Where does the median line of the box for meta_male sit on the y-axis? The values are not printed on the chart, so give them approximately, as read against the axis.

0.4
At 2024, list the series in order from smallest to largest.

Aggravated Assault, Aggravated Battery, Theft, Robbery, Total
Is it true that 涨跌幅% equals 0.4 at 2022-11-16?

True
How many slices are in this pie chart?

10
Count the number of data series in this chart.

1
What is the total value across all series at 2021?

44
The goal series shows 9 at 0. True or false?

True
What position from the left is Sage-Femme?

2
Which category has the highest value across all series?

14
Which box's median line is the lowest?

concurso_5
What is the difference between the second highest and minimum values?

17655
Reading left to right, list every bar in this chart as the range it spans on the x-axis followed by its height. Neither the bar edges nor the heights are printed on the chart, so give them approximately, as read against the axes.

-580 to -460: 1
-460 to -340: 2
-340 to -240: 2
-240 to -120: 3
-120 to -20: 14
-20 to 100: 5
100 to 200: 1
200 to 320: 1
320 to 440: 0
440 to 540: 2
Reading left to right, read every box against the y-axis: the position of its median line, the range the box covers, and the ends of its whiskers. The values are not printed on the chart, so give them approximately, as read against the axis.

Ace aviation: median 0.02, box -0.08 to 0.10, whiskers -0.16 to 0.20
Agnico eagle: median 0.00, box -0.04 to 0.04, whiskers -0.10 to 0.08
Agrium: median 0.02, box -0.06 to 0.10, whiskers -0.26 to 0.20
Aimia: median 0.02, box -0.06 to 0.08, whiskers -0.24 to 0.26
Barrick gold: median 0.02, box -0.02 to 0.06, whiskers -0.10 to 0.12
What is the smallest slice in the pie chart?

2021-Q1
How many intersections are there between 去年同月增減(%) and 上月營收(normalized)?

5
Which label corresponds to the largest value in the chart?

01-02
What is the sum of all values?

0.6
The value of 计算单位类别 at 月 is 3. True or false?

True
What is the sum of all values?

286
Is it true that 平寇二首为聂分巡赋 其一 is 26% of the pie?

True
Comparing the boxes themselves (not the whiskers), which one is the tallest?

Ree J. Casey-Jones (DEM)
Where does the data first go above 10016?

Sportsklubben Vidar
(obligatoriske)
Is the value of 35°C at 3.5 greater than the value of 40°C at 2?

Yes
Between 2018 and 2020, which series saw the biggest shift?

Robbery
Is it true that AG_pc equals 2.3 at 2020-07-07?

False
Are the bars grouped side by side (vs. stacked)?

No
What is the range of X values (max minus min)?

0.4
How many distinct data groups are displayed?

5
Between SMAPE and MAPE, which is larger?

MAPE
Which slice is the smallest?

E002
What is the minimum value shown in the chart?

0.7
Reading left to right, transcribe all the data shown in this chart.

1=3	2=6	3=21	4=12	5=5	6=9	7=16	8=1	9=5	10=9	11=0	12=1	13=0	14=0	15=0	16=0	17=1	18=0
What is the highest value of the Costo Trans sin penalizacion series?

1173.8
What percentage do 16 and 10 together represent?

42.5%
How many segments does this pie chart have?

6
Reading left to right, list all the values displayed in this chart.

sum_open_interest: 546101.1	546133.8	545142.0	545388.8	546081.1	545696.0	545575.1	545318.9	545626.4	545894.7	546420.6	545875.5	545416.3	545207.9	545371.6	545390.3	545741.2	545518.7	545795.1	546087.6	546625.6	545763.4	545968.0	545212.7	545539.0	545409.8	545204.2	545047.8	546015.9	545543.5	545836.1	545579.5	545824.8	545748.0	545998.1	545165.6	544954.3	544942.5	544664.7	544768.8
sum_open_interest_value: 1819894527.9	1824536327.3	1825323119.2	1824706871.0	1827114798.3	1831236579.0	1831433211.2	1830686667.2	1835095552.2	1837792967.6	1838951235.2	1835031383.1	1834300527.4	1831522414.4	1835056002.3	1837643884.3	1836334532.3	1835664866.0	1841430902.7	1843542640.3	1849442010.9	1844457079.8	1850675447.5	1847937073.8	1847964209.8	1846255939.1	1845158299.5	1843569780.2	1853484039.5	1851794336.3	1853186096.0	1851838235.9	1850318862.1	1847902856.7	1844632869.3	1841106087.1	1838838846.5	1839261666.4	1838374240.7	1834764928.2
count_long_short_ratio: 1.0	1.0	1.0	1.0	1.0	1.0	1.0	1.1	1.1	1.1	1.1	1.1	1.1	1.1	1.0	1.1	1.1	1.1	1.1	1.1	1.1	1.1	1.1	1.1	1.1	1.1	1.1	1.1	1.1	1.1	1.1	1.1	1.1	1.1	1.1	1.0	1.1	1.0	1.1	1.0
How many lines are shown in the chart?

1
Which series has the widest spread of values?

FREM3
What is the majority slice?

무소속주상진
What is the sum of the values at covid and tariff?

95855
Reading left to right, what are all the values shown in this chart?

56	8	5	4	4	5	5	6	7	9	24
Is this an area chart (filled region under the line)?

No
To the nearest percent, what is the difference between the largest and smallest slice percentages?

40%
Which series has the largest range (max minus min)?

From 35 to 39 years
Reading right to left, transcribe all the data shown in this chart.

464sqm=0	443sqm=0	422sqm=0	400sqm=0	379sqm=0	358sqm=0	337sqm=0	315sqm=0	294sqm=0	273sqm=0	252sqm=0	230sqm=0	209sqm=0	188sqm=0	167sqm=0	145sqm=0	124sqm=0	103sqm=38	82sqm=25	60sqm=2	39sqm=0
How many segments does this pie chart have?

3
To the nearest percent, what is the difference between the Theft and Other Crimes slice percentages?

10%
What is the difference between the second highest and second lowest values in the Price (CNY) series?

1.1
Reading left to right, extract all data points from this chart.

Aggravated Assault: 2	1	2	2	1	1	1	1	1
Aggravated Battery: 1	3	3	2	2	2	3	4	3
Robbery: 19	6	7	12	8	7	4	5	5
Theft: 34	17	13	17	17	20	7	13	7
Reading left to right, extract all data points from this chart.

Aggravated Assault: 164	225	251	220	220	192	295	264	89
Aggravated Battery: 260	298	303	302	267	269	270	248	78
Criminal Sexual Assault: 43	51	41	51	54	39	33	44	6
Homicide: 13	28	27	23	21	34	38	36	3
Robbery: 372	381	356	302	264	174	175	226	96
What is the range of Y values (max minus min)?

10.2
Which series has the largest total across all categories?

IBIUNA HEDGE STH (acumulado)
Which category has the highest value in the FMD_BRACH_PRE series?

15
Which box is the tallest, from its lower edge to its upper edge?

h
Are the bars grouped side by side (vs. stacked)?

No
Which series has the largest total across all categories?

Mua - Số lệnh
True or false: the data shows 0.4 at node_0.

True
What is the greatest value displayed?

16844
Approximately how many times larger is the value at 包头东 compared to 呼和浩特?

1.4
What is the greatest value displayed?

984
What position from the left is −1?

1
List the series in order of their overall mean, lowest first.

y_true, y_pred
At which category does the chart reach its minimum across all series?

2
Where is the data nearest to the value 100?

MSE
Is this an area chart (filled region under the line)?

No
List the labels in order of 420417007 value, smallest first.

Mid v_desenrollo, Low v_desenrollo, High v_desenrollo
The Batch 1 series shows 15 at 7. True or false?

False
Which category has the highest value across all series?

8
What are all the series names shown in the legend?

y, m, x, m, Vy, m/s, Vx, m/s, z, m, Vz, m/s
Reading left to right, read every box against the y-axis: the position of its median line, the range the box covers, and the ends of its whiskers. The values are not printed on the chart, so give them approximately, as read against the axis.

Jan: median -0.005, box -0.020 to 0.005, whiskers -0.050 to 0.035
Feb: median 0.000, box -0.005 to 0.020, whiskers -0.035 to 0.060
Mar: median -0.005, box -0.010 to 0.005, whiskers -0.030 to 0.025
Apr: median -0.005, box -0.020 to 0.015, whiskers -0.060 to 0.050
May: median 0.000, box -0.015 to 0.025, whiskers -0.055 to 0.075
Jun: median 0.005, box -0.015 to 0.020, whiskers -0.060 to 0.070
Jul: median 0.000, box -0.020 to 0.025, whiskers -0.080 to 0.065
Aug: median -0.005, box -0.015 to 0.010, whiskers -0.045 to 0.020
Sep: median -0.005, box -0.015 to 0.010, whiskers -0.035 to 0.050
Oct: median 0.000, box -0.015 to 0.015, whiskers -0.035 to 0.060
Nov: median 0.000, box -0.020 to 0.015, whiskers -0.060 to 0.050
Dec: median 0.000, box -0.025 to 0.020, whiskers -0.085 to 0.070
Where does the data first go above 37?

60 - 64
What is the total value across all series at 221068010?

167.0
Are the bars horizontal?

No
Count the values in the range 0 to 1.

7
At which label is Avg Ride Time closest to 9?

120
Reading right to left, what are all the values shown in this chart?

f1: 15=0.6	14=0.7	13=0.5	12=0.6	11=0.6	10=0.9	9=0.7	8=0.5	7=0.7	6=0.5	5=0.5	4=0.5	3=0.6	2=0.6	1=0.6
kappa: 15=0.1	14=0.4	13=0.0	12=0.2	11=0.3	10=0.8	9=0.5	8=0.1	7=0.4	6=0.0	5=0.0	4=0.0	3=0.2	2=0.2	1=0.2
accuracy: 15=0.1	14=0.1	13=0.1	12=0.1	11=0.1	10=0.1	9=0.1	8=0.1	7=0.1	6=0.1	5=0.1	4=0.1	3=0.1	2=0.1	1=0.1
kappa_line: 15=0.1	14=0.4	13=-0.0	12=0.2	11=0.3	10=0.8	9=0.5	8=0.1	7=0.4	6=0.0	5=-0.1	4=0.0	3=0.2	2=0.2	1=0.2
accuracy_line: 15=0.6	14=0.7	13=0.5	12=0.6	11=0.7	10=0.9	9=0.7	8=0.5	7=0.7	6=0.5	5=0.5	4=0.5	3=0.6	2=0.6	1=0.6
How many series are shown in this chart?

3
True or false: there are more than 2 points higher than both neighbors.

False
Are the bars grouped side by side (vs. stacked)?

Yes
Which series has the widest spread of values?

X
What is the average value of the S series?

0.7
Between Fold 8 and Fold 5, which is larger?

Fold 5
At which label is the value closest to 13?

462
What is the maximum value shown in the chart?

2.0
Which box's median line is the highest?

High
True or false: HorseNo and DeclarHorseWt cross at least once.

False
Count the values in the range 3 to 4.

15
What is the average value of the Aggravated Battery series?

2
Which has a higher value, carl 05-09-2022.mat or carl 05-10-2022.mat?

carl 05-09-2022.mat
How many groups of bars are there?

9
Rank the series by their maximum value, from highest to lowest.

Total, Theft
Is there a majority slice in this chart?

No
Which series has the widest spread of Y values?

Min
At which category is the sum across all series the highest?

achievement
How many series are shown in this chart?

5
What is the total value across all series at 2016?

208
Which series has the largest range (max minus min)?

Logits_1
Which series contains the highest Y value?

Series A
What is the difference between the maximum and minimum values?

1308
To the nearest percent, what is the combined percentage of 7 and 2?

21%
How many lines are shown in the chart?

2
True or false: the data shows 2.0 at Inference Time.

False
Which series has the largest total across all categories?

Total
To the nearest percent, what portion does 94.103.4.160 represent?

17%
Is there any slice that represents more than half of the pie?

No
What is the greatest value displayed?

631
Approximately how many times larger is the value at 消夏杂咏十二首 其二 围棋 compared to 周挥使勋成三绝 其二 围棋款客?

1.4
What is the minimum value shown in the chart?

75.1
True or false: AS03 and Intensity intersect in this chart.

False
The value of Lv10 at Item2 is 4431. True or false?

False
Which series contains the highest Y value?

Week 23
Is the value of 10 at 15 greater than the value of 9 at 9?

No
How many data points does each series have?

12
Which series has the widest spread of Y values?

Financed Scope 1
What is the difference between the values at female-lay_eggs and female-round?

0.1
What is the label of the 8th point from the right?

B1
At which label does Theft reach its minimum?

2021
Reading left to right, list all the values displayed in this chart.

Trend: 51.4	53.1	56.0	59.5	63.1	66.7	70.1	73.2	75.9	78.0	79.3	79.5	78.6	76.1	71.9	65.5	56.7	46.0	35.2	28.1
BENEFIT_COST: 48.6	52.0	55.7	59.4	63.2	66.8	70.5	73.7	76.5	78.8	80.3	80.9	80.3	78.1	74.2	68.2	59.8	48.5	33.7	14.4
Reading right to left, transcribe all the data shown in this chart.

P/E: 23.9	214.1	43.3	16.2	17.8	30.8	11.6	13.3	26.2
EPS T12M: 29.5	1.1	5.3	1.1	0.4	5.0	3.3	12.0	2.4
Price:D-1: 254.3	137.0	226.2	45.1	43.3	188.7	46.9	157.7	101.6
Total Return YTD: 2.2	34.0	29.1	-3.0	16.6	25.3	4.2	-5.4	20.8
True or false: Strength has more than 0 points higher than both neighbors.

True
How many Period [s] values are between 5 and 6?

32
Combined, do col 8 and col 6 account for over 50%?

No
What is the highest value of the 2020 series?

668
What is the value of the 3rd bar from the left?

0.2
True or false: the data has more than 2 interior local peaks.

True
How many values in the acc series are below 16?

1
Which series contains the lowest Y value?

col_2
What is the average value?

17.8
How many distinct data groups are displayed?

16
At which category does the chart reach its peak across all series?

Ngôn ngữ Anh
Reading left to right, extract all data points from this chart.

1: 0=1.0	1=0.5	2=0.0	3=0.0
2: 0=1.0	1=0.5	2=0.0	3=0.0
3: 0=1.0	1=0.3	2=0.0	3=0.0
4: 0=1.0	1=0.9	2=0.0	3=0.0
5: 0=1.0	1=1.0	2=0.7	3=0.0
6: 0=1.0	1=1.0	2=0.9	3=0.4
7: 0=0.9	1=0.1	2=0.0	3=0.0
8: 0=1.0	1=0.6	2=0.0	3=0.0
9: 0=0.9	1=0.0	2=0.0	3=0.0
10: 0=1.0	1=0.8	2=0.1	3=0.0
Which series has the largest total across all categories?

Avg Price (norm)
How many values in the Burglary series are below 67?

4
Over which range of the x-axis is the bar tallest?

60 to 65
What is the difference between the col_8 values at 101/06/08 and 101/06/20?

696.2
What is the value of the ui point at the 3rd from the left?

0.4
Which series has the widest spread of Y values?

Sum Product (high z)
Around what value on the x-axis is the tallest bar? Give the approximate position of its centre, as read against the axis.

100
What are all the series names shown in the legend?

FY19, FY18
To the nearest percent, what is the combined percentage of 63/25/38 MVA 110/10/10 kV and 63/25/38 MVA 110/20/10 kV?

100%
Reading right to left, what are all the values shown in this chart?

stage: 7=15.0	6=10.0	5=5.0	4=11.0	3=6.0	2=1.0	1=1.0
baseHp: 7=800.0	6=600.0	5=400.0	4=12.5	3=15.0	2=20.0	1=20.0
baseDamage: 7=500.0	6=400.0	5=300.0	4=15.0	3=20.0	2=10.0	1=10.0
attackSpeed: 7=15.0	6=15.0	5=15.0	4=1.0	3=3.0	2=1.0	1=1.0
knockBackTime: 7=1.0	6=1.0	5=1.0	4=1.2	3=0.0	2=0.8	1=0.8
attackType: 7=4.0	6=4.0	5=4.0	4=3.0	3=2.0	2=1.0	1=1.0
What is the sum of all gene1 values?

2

----------------

__Directions__
List every line of the material above that contains the string "Assault", copying each line in full.

__Result below__
Aggravated Assault, Aggravated Battery, Theft, Robbery, Total
Aggravated Assault: 2	1	2	2	1	1	1	1	1
Aggravated Assault: 164	225	251	220	220	192	295	264	89
Criminal Sexual Assault: 43	51	41	51	54	39	33	44	6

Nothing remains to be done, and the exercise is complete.